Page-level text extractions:
· · ·
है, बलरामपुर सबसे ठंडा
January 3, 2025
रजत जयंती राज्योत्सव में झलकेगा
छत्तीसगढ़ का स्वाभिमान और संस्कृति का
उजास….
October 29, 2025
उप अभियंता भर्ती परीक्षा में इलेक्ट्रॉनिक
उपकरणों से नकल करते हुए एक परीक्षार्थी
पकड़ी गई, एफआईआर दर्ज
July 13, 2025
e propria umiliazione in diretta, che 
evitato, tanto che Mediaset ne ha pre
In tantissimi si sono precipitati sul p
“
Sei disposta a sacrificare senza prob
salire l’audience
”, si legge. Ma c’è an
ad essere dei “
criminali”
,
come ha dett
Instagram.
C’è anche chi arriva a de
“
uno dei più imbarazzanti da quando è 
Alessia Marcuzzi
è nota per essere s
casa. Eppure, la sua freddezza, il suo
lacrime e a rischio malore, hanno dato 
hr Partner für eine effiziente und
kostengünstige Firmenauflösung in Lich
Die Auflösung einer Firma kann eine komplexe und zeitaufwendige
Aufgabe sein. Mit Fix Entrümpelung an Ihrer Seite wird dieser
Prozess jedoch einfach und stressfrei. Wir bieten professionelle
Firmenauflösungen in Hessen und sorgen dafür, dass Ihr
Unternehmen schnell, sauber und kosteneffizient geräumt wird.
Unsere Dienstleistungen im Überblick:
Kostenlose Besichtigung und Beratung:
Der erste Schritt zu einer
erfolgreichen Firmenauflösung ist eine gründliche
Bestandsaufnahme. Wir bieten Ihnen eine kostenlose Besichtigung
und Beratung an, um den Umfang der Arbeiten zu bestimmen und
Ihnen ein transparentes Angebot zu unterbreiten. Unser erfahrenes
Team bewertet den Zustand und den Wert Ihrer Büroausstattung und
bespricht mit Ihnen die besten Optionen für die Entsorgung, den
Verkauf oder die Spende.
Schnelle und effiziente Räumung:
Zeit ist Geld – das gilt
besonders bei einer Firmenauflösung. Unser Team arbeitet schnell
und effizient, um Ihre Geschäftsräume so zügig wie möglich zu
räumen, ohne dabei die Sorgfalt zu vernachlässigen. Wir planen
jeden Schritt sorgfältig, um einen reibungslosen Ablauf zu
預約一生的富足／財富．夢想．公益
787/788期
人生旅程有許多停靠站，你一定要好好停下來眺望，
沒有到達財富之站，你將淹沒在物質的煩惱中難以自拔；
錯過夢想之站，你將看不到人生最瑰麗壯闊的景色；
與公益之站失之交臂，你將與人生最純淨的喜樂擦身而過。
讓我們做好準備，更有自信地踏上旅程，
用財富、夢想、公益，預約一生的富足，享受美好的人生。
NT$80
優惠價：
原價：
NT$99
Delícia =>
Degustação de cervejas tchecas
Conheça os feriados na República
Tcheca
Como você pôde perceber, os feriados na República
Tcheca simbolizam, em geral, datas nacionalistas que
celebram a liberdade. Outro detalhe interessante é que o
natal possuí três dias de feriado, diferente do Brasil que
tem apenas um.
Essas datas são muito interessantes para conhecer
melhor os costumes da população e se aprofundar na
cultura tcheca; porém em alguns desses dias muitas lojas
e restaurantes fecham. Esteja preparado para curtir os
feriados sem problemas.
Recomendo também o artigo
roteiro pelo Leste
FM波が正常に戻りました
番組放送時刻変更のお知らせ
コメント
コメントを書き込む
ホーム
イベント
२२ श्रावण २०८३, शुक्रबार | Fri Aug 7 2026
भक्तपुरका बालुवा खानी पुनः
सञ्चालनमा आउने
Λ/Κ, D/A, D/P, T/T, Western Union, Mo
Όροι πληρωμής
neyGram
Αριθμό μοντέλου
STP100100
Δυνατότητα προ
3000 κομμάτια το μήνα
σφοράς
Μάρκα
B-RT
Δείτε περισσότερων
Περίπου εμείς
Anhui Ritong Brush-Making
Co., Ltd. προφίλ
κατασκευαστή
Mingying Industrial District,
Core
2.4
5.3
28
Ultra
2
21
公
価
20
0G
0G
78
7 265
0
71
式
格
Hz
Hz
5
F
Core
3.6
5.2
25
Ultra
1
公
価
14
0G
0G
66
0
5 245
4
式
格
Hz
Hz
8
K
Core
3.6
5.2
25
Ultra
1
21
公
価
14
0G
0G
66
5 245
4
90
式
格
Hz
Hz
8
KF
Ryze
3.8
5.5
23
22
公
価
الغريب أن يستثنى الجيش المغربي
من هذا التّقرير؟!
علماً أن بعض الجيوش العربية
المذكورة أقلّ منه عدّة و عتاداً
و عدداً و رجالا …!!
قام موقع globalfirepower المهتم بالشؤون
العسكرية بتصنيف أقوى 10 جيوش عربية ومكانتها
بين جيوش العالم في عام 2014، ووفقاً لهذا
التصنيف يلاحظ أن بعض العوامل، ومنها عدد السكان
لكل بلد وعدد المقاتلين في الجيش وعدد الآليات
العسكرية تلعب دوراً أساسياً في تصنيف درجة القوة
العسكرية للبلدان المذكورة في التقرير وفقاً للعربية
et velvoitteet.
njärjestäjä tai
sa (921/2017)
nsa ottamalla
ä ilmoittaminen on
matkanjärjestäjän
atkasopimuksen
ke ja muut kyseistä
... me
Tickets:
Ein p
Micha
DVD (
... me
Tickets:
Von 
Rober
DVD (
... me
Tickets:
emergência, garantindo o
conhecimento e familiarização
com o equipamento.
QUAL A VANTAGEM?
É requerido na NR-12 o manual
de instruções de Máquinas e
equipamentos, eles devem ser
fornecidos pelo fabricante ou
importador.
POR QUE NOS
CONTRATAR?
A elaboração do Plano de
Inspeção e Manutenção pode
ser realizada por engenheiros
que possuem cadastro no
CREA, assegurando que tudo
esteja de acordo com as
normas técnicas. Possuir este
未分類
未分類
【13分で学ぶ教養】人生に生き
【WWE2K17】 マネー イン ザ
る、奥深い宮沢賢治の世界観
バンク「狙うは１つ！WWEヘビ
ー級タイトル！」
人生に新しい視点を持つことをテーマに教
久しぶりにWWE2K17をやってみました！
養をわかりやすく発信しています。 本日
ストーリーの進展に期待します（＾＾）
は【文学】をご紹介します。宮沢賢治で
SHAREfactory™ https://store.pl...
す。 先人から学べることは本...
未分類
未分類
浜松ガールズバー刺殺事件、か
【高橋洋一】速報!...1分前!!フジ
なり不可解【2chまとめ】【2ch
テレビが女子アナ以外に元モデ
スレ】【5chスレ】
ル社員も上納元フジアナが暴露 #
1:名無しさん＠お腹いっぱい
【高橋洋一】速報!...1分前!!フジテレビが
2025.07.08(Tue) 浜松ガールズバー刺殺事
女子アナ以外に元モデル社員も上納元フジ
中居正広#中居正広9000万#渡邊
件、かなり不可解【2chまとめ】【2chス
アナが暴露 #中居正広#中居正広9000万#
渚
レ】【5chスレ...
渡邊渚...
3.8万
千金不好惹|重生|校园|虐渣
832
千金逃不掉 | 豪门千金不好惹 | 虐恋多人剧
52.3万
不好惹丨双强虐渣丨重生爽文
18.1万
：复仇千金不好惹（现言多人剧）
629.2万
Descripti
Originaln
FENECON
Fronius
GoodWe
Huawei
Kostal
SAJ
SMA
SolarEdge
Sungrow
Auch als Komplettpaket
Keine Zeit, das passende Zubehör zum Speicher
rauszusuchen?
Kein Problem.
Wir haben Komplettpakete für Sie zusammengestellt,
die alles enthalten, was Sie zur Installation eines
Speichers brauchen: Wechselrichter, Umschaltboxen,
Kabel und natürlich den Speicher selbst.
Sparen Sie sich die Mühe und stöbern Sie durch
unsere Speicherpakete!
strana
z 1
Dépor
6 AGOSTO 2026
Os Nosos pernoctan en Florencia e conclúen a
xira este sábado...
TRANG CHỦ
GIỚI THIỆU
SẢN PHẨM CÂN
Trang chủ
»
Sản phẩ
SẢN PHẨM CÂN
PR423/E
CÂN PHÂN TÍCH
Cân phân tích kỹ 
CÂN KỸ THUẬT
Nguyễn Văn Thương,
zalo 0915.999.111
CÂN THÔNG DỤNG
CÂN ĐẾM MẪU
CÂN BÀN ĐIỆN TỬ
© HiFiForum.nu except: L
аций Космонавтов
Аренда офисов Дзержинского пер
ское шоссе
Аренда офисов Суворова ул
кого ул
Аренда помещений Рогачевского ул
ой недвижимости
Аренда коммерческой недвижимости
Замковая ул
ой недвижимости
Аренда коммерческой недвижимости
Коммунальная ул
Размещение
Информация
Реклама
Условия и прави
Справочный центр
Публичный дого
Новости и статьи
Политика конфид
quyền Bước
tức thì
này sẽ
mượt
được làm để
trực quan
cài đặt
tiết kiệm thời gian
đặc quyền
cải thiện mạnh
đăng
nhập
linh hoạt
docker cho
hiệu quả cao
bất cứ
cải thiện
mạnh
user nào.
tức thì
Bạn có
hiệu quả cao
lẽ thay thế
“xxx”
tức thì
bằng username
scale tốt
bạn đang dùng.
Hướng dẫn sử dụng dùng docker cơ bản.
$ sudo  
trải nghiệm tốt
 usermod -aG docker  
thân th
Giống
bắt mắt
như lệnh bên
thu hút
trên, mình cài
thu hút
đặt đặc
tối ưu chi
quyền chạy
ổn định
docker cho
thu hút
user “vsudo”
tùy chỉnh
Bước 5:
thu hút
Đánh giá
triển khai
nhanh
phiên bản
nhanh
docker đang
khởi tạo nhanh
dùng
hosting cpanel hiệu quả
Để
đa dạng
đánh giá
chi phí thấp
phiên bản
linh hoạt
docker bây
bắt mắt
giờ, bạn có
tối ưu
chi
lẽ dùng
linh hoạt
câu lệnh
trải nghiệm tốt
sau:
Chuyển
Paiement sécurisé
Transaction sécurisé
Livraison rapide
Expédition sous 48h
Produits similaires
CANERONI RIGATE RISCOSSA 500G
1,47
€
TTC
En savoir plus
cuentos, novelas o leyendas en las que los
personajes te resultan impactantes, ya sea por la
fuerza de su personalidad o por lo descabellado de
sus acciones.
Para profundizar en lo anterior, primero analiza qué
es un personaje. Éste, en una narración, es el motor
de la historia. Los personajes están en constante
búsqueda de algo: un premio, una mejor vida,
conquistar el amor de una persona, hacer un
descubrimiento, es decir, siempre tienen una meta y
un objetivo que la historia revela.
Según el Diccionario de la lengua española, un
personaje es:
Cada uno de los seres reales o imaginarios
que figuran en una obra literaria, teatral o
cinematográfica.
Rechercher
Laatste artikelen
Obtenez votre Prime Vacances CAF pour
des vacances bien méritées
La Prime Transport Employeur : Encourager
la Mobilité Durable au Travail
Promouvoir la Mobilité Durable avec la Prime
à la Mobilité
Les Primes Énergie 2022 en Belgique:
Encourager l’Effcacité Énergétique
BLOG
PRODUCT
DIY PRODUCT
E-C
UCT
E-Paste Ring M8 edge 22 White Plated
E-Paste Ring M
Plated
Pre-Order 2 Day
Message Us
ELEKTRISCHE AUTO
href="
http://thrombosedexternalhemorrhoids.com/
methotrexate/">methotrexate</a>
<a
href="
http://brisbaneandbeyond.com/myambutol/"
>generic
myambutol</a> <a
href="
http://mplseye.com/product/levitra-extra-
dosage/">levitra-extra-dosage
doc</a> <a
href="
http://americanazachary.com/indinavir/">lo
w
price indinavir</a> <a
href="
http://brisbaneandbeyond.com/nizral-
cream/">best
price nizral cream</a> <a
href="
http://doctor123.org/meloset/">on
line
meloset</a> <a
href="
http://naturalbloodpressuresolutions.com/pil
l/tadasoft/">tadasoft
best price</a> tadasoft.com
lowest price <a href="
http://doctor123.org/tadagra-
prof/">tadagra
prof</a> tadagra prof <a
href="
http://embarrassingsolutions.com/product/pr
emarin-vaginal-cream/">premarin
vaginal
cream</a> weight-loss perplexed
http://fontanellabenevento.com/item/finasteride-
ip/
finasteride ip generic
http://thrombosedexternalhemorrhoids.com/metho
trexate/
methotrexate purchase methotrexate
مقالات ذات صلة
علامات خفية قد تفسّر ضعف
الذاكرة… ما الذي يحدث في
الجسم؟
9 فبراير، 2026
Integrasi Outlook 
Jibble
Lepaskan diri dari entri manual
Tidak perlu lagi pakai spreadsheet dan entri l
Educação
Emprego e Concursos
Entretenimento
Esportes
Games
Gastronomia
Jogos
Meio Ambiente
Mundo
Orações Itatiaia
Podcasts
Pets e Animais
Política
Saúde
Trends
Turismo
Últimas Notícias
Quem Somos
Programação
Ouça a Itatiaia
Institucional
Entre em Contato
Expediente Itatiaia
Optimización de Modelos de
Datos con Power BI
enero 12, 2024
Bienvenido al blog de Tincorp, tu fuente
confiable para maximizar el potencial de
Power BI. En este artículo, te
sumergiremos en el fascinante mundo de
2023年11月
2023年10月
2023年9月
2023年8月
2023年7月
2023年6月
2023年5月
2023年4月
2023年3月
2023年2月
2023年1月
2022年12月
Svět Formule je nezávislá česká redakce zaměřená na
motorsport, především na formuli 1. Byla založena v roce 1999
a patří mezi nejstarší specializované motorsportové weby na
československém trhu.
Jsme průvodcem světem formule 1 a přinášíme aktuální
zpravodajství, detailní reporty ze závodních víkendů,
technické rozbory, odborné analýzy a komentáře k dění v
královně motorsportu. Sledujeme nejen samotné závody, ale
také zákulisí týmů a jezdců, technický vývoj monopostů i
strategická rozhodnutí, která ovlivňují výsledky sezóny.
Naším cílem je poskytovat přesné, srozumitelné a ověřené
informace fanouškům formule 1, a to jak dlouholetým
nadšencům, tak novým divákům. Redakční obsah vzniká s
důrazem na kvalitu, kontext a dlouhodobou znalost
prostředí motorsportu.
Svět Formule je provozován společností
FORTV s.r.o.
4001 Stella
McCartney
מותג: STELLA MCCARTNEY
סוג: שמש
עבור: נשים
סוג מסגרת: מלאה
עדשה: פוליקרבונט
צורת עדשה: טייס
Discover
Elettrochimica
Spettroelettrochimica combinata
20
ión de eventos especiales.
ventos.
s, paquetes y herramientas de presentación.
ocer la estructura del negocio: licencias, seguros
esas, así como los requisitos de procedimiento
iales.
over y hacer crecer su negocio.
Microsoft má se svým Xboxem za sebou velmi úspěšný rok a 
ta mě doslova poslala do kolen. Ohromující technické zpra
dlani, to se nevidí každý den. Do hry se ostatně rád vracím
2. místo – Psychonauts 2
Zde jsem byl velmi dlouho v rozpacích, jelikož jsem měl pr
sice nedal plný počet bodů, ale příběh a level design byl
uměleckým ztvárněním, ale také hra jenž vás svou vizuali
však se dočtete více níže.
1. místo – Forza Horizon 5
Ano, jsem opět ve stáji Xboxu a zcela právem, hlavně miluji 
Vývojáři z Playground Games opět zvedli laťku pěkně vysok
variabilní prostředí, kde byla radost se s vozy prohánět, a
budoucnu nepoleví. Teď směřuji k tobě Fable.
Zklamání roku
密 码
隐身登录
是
· · ·
Can you reproduce the listing starting at its first line and ending at the line containing "Team bewertet den", with "Besichtigung" swapped for "Begehung" and nothing else changed?

है, बलरामपुर सबसे ठंडा
January 3, 2025
रजत जयंती राज्योत्सव में झलकेगा
छत्तीसगढ़ का स्वाभिमान और संस्कृति का
उजास….
October 29, 2025
उप अभियंता भर्ती परीक्षा में इलेक्ट्रॉनिक
उपकरणों से नकल करते हुए एक परीक्षार्थी
पकड़ी गई, एफआईआर दर्ज
July 13, 2025
e propria umiliazione in diretta, che 
evitato, tanto che Mediaset ne ha pre
In tantissimi si sono precipitati sul p
“
Sei disposta a sacrificare senza prob
salire l’audience
”, si legge. Ma c’è an
ad essere dei “
criminali”
,
come ha dett
Instagram.
C’è anche chi arriva a de
“
uno dei più imbarazzanti da quando è 
Alessia Marcuzzi
è nota per essere s
casa. Eppure, la sua freddezza, il suo
lacrime e a rischio malore, hanno dato 
hr Partner für eine effiziente und
kostengünstige Firmenauflösung in Lich
Die Auflösung einer Firma kann eine komplexe und zeitaufwendige
Aufgabe sein. Mit Fix Entrümpelung an Ihrer Seite wird dieser
Prozess jedoch einfach und stressfrei. Wir bieten professionelle
Firmenauflösungen in Hessen und sorgen dafür, dass Ihr
Unternehmen schnell, sauber und kosteneffizient geräumt wird.
Unsere Dienstleistungen im Überblick:
Kostenlose Begehung und Beratung:
Der erste Schritt zu einer
erfolgreichen Firmenauflösung ist eine gründliche
Bestandsaufnahme. Wir bieten Ihnen eine kostenlose Begehung
und Beratung an, um den Umfang der Arbeiten zu bestimmen und
Ihnen ein transparentes Angebot zu unterbreiten. Unser erfahrenes
Team bewertet den Zustand und den Wert Ihrer Büroausstattung und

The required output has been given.